The Conquerors

I SAW the Conquerors riding by
— With trampling feet of horse and men:
Empire on empire like the tide
— Flooded the world and ebbed again;

A thousand banners caught the sun,
— And cities smoked along the plain,
And laden down with silk and gold
— And heaped-up pillage groaned the wain.

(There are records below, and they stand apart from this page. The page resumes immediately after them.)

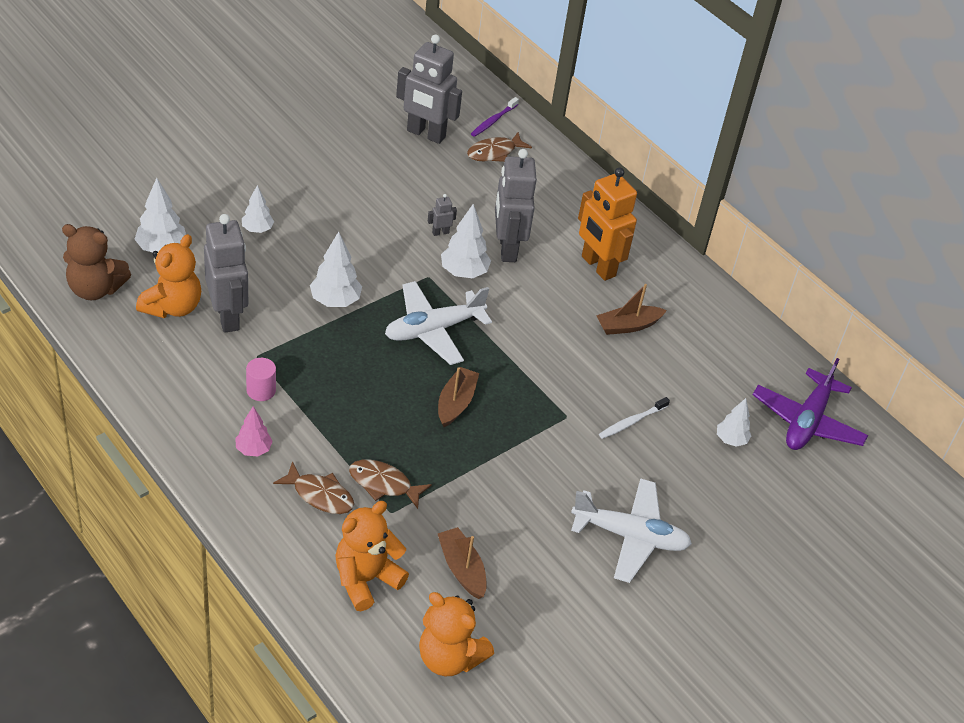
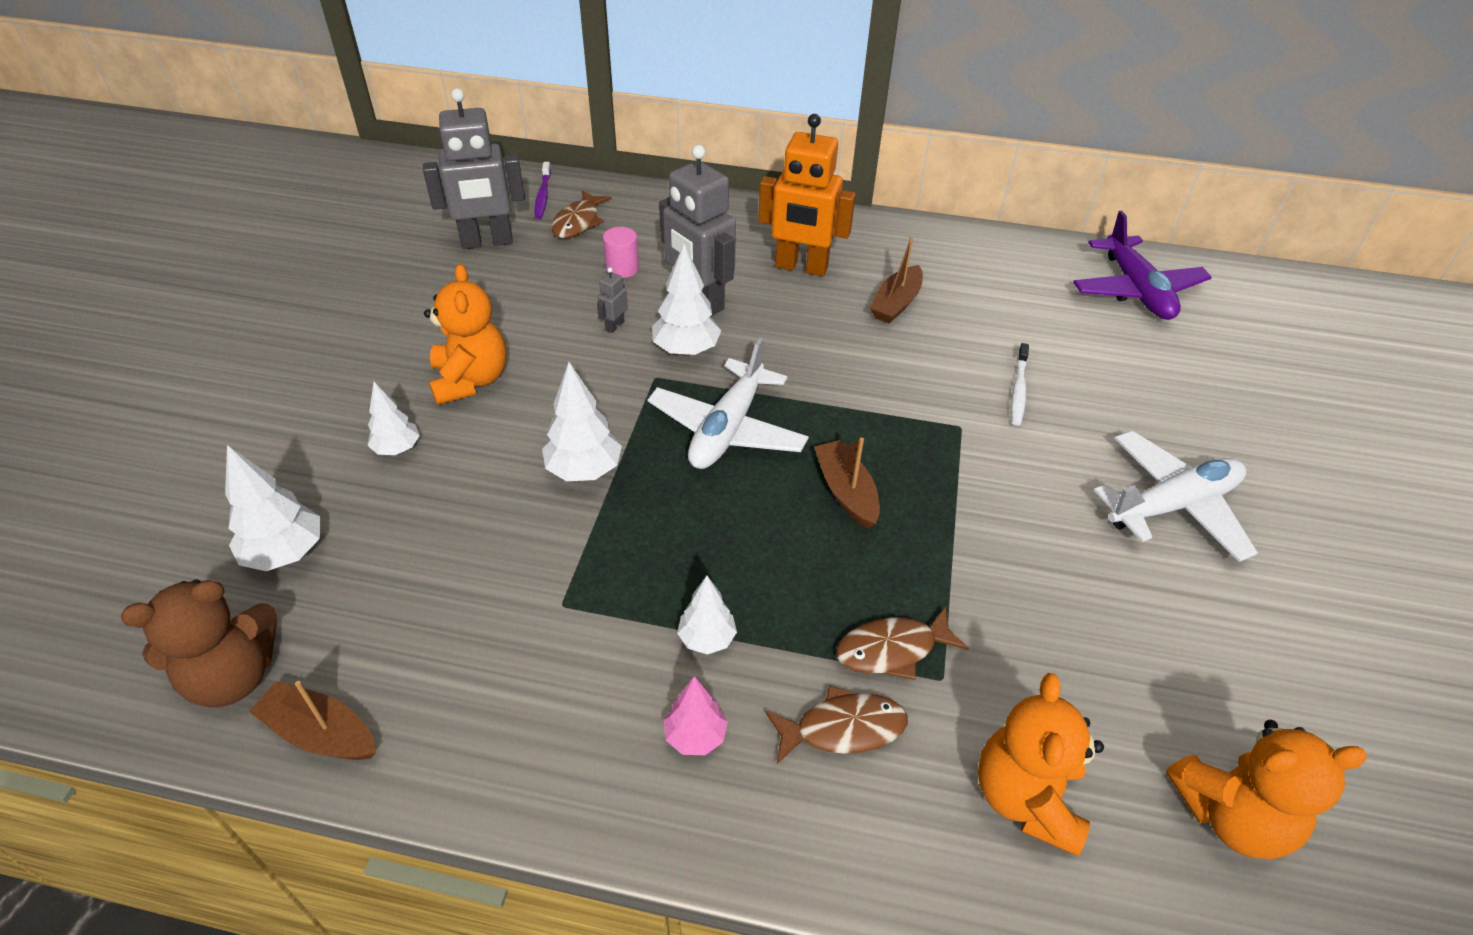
camera: 35 degrees left, 0 degrees up
(172, 307) = (379, 620): orange teddy bear -> orange teddy bear (470, 380)
(228, 316) = (470, 580): grey robot -> none
(261, 390) = (616, 646): pink cylinder -> pink cylinder (622, 268)
(462, 568) = (1094, 683): brown boat -> brown boat (320, 733)
(731, 440) = (1110, 347): white tree -> white tree (707, 639)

I saw the Conquerors riding by,
— Splashing through loathsome floods of war —
The Crescent leaning o'er its hosts,
— And the barbaric scimitar, —

And continents of moving spears,
— And storms of arrows in the sky,
And all the instruments sought out
— By cunning men that men may die!

I saw the Conquerors riding by
— With cruel lips and faces wan:
Musing on kingdoms sacked and burned
— There rode the Mongol Ghengis Khan;

And Alexander, like a god,
— Who sought to weld the world in one;
And Caesar with his laurel wreath;
— And like a thing from Hell the Hun;

And, leading like a star the van,
— Heedless of upstretched arm and groan,
Inscrutable Napoleon went
— Dreaming of empire, and alone. . . .

Then all they perished from the earth
— As fleeting shadows from a glass,
And, conquering down the centuries,
— Came Christ, the Swordless, on an ass!